*** Block opens ***
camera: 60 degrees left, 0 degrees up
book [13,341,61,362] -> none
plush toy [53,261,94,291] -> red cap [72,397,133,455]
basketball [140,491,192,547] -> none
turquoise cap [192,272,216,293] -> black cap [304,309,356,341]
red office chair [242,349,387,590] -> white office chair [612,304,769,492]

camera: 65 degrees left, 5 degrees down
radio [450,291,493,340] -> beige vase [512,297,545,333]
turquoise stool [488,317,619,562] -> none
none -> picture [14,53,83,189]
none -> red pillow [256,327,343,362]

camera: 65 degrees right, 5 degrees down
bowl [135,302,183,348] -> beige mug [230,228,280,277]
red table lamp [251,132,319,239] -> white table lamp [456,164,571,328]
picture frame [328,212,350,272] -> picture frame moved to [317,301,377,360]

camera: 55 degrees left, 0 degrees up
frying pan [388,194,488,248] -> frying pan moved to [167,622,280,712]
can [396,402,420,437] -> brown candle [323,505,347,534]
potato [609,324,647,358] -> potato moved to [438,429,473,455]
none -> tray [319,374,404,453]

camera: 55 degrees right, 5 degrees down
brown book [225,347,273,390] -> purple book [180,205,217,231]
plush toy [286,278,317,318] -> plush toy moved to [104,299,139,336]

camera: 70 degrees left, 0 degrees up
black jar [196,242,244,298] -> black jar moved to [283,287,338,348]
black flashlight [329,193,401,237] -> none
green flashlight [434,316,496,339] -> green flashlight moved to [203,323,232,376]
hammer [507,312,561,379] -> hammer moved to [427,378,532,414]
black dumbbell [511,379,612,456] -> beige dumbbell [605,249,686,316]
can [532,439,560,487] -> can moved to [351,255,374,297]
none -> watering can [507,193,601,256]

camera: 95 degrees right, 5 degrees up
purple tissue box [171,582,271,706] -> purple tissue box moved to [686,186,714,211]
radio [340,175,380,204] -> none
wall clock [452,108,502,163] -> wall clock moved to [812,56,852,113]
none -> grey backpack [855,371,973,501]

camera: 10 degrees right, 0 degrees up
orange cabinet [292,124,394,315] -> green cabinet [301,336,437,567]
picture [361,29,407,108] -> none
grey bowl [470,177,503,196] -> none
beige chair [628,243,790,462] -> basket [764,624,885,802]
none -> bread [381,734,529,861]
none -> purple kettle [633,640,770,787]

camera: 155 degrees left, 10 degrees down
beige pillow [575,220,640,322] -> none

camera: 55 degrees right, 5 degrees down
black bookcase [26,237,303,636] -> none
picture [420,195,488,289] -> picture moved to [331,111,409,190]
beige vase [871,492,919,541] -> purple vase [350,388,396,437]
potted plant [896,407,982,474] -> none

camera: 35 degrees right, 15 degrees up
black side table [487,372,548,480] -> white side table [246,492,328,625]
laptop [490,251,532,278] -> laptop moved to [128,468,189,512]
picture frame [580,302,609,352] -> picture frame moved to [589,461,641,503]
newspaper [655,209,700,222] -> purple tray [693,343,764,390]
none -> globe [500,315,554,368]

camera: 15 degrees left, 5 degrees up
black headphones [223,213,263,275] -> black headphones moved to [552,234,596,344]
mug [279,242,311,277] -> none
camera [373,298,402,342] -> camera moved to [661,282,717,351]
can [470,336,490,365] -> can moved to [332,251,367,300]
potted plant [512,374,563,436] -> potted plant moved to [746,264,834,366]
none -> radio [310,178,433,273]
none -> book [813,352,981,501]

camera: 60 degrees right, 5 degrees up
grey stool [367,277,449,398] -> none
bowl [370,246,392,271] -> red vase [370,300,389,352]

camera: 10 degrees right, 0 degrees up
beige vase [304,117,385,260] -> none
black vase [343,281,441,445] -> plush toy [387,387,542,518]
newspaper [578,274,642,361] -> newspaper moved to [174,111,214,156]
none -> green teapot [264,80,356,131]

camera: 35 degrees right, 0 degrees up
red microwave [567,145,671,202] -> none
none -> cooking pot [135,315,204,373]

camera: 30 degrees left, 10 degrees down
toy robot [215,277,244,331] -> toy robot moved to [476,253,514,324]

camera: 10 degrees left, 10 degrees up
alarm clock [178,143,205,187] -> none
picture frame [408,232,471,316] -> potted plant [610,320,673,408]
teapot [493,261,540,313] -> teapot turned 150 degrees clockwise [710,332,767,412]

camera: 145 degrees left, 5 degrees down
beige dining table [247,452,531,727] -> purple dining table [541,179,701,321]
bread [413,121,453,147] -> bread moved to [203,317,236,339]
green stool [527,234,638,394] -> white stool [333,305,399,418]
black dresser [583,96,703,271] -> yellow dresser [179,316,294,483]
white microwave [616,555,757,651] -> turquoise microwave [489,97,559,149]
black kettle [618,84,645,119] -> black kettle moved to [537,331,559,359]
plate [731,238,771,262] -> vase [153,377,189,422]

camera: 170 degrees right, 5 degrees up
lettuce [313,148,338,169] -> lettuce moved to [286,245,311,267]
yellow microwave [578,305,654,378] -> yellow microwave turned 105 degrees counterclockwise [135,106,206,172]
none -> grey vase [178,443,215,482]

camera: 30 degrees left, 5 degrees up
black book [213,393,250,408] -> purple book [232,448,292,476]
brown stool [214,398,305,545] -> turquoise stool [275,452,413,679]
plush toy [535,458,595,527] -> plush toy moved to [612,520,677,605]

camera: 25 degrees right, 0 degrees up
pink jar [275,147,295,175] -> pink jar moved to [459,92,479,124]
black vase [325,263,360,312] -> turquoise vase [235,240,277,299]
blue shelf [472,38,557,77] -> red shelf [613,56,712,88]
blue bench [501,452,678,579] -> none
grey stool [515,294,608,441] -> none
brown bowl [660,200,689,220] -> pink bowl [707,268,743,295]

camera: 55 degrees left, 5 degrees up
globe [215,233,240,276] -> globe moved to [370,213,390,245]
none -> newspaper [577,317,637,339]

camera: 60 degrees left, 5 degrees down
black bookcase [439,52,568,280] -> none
*** Block closes ***
## Assignment
From the very first line of the data through the line with "turquoise cap [192,272,216,293]" in it, please reproduce each line exactly and output nothing more.

## Final answer
camera: 60 degrees left, 0 degrees up
book [13,341,61,362] -> none
plush toy [53,261,94,291] -> red cap [72,397,133,455]
basketball [140,491,192,547] -> none
turquoise cap [192,272,216,293] -> black cap [304,309,356,341]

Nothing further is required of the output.